Since October 2020, South Africa and India have called for intellectual property rights for coronavirus vaccines to be temporarily lifted so they can boost production to address the gaping inequality in access between rich and poor nations.
But Friday's compromise fell short of their earlier requests that the waiver apply to all countries -- and also cover Covid tests and treatments.
Under the terms of the new deal, WTO members have six months to decide on whether to extend the measures "to cover the production and supply of Covid-19 diagnostics and therapeutics".
"This does not correspond to the initial request," said Jerome Martin, the co-founder of the Drug Policy Transparency Observatory, pointing to the fact that the deal only includes developing countries.
"We have to see what it does in the field, but it is not ambitious at all," he told AFP.
- 'Disappointing' -
James Love, director of Knowledge Ecology International, said it was "a limited and disappointing outcome".

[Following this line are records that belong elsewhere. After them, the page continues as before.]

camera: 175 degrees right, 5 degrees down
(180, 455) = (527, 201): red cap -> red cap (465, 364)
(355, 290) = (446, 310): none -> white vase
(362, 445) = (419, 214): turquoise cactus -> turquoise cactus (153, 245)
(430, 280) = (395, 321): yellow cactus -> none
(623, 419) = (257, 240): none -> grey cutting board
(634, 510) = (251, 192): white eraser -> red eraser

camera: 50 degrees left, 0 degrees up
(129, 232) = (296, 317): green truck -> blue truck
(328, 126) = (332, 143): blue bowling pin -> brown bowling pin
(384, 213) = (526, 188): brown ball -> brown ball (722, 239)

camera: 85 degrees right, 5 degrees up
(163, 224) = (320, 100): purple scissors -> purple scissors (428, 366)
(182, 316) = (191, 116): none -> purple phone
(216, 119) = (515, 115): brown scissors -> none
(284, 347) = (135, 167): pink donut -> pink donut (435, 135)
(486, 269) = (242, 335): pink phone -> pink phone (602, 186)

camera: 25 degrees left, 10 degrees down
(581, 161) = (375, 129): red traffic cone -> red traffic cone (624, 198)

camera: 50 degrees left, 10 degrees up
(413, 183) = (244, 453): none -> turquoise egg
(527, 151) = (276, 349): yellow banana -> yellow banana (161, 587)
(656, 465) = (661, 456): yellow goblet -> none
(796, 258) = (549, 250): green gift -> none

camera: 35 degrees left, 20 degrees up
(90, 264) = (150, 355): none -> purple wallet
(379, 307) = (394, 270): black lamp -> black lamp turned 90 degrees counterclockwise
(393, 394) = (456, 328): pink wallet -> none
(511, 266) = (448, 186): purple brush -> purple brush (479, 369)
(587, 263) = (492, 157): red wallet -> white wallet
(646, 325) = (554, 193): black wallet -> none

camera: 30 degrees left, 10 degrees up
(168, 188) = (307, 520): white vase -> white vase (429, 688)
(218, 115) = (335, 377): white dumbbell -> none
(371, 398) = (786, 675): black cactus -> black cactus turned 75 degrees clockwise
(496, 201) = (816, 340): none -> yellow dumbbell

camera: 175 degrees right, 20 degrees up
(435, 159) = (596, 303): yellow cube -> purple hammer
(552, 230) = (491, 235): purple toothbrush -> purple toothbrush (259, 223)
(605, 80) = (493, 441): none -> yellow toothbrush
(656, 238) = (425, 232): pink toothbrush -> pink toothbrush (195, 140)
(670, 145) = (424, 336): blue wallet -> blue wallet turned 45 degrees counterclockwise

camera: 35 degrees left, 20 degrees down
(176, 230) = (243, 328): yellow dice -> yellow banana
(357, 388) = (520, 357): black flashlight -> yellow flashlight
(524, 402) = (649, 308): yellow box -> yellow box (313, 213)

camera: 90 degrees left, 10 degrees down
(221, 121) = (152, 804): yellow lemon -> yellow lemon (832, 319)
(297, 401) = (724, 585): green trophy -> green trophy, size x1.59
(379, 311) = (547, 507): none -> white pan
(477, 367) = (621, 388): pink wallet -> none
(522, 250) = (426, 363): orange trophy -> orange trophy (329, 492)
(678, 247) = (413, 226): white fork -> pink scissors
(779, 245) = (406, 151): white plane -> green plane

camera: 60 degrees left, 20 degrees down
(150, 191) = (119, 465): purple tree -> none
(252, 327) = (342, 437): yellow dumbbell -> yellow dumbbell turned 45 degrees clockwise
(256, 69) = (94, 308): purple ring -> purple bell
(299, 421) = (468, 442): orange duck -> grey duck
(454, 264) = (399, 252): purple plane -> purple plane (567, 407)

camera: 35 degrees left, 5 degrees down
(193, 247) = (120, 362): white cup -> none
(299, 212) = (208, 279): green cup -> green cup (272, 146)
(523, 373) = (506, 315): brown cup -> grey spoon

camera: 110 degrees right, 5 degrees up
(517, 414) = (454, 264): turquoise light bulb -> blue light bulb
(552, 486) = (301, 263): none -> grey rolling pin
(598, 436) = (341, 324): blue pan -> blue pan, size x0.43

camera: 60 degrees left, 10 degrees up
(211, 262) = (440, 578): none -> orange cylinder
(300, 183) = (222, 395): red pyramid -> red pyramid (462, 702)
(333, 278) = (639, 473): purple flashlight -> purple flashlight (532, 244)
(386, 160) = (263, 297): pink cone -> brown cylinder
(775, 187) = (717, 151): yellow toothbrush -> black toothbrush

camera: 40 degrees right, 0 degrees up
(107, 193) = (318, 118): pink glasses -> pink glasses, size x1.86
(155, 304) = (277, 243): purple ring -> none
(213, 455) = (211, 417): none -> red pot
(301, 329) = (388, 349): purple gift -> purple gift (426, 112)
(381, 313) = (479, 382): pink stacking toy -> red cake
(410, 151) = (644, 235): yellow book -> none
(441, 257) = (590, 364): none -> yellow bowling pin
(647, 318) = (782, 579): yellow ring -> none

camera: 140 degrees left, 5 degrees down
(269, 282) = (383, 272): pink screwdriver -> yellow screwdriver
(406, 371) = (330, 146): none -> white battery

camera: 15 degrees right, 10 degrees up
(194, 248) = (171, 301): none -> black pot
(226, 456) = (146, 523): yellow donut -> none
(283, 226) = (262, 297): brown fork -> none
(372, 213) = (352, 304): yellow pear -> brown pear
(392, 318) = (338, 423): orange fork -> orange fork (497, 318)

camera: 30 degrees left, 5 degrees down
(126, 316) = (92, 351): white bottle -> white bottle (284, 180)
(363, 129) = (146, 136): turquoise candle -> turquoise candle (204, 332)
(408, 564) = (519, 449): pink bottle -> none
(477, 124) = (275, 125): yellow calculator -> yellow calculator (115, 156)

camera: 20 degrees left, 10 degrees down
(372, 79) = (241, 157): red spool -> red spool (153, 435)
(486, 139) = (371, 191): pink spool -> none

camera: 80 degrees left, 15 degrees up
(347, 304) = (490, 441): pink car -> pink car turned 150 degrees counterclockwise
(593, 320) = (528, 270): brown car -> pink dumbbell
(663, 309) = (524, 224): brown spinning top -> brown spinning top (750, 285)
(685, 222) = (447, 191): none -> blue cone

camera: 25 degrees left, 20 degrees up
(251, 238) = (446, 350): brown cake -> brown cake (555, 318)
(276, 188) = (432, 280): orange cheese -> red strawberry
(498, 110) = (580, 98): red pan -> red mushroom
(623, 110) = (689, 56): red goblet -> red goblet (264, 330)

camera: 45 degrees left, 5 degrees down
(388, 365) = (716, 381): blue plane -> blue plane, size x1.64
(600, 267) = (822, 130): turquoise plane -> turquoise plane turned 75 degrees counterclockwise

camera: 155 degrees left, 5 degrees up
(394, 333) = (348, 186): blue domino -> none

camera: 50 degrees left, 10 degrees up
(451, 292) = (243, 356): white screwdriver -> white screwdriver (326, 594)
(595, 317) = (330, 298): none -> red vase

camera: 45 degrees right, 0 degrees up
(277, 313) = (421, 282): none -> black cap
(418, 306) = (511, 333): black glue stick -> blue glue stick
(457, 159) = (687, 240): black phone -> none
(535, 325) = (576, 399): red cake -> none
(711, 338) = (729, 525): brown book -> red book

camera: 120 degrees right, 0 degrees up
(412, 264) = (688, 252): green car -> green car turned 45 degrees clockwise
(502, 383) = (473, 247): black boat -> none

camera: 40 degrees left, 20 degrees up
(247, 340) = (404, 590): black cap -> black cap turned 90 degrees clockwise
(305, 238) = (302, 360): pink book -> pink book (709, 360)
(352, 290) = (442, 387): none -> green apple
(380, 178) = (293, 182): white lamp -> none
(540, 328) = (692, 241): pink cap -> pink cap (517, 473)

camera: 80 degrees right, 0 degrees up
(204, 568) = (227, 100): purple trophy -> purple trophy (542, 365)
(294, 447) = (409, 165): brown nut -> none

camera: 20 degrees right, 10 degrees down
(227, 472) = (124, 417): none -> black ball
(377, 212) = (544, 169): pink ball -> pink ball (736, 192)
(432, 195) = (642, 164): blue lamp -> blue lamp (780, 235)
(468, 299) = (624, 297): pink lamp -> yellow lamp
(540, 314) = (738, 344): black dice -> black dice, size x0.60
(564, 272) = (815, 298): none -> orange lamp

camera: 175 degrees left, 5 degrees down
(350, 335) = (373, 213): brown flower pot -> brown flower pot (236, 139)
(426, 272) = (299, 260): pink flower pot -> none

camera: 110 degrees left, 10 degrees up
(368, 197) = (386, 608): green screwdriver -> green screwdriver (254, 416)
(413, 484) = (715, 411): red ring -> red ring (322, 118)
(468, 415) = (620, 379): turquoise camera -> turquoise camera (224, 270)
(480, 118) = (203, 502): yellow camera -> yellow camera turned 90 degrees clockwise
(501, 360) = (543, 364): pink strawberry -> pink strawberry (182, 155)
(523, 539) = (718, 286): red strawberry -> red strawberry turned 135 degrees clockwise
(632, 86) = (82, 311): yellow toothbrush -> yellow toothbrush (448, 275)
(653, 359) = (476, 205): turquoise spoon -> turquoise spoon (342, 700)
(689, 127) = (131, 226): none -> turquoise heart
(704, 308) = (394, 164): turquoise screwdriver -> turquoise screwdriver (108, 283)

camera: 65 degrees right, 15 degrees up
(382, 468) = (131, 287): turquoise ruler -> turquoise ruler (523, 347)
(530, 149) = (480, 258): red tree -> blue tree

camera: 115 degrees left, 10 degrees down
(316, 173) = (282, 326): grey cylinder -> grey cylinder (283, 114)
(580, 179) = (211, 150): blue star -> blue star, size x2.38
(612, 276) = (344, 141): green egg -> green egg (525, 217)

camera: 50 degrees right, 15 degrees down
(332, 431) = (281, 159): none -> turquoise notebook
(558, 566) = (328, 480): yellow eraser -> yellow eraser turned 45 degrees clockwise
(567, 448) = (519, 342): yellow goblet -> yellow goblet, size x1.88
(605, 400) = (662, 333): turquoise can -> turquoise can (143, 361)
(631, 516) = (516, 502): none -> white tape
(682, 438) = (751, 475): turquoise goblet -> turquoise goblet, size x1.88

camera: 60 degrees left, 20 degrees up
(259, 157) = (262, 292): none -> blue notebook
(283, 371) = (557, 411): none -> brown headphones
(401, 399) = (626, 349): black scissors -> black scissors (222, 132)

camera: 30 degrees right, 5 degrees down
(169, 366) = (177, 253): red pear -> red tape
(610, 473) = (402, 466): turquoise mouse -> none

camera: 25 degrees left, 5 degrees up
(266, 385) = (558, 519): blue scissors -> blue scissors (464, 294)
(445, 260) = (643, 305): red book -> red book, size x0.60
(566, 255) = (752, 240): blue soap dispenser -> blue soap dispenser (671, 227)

"The fact that the exception is limited to vaccines, has a five-year duration and does not address WTO rules on trade secrets makes it particularly unlikely to provide expanded access to Covid-19 counter-measures," he said in a statement.
"The pressure this week was to reach consensus in order to make multilateralism look like it works, which seems to have been the main justification for producing this decision."
Max Lawson, co-chair of the People's Vaccine Alliance and Oxfam's head of inequality, singled out Switzerland, Britain and the European Union for "blocking anything that resembles a meaningful intellectual property waiver".
"The conduct of rich countries at the WTO has been utterly shameful," he said.
The agreement also disappointed the pharmaceutical lobby group IFPMA, which warned that "dismantling" patent protections would strangle innovation.
"The single biggest factor affecting vaccine scarcity is not intellectual property, but trade. This has not been fully addressed by the World Trade Organization," said IFPMA's director general Thomas Cueni.
And while vaccine doses were scarce early in the pandemic, that is no longer the case.
Nearly 14 billion doses had been produced worldwide as of mid-June, according to research group Airfinity.
As supply soars, some vaccine makers like the giant Serum Institute of India have stopped producing doses due to falling demand.
Yet many developing countries still lag far behind the rest of the world in vaccination rates.
While 60 percent of the world's population has received two vaccine doses, that number falls to 17 percent in Libya, eight percent in Nigeria and less than five percent in Cameroon, according to the World Health Organization.
Pharma groups have said that the logistics involved in distributing vaccines in developing countries is a far bigger hurdle to rolling out doses.
- 'Wealthy countries failed' -
Even India, which fought long and hard for the waiver, expressed doubts about whether the final compromise deal would have an effect.
Earlier this week, Indian Commerce and Industry Minister Piyush Goyal said that "my own feeling is, not a single factory, not one, will ever come up with the agreement that we are finally trying to negotiate and which may get approved."
"It is just too late," he said in a statement.
It marks the first time the WTO has temporarily lifted patents on vaccines, though in 2001 it set up a compulsory licensing mechanism for HIV treatments.
Francois Pochart, a patent specialist at the August Debouzy law firm in Paris, said that the new WTO agreement is "a step forward" compared to those compulsory licences.
"Countries can decide on their own without having to make a request. The real novelty is that this waiver allows the country that produces the vaccine to also export to other markets, to another eligible member," he said.
But Christos Christou, the president of Doctors Without Borders, branded the deal "a devastating global failure".
"Despite lofty political commitments and words of solidarity, it has been discouraging for us to see that wealthy countries failed to resolve the glaring inequities in access to lifesaving Covid-19 medical tools for people in low- and middle-income countries."